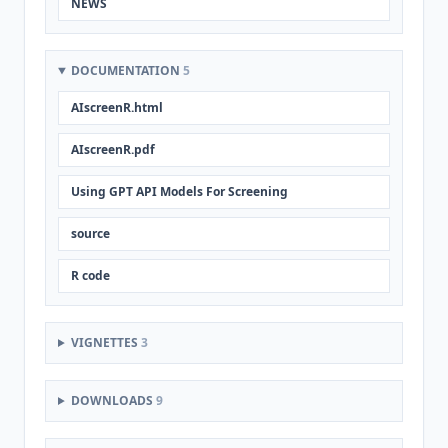
NEWS
DOCUMENTATION
5
AIscreenR.html
AIscreenR.pdf
Using GPT API Models For Screening
source
R code
VIGNETTES
3
DOWNLOADS
9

-------

Beginning with the line in which "DOCUMENTATION" appears, print each remaining line of the listing exactly, the last line included.

DOCUMENTATION
5
AIscreenR.html
AIscreenR.pdf
Using GPT API Models For Screening
source
R code
VIGNETTES
3
DOWNLOADS
9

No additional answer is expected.